5: for employers

Part of the necessity of creating sustainable work is to influence how corporations and employers treat employees. So it would be a shame to not include resources for employers and corporations on how to create a flexible, sustainable, and healthy workplace.

1. Can Your Employees Really Speak Freely?

For employers: research has shown that when employees can voice their concerns freely, organizations see increased retention and stronger performance. Learn about how to create a space for employees to share their opinions freely.

2. Humu

Developed by Laszlo Bock, the Senior Vice President of People Operations from 2006-2016 and a member of Google’s management team, growing the company from 6,000 to 72,000 employees. During his tenure, Google was recognized over 150 times as an exceptional employer, including being named the #1 Best Company to Work for in the United States seven times. This is his organization that develops business solutions to create better organizational structures. While work can’t always be amazing, it’s good to take steps to facilitate happy employees and to promote a healthy relationship with work. You don’t have to purchase their programs: there’s a lot to learn from their blog as well.

3. The Wrong Way to Respond to Employee Activism

An article by the Harvard Business Review exploring the necessity of employee activism and how to facilitate good relationships where employees are heard and represented in the company.

4. Creating the Best Workplace on Earth

No organization can fulfill every hope and desire of its employees, so it helps to know which matter most to people. Goffee and Jones have identified the six most essential imperatives for creating an ideal work environment. Their insights come from surveys and interviews of hundreds of executives from all over the world.

“Few organizations embody all six attributes of the dream organization, many are difficult to achieve, and some even conflict with one another. But they nonetheless stand as an agenda for executives who wish to create the most productive, most rewarding workplace imaginable.”

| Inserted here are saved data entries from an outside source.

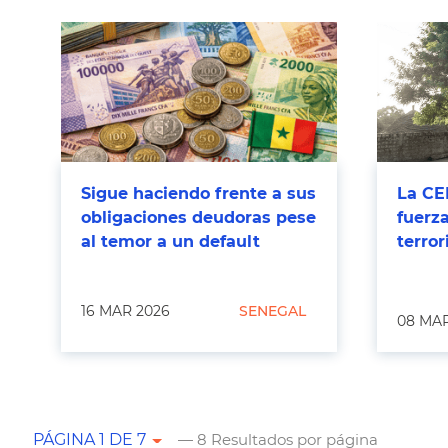
Sigue haciendo frente a sus
La CE
obligaciones deudoras pese
fuerza
al temor a un default
terro
16 MAR 2026
SENEGAL
08 MAR
— 8 Resultados por página
PÁGINA 1 DE 7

1. Let people be themselves.
2. Unleash the flow of information.
3. Magnify people’s strengths.
4. Stand for more than shareholder value.
5. Show how the daily work makes sense.
6. Have rules people can believe in.

5. What the “Best Companies to Work For” Do Differently

What makes a company culture great? To explore this question, the author and his colleague spent three years researching the best places to work in the United States. They selected 21 organizations that appeared perennially on one or more of the “Best Companies to Work For Lists” in reputable business publications between 2014 and 2018 and visited each for a day, during which they interviewed executives, met with Human Resources departments, conducted focus groups with employees, and toured the facilities. What did they find? The best places to work have a few things in common: they put people first, help workers pursue their passions, empower people to own their projects, encourage authenticity, and create opportunities for worker to connect on a personal level.

6. This is all for now! I will keep an eye out for more.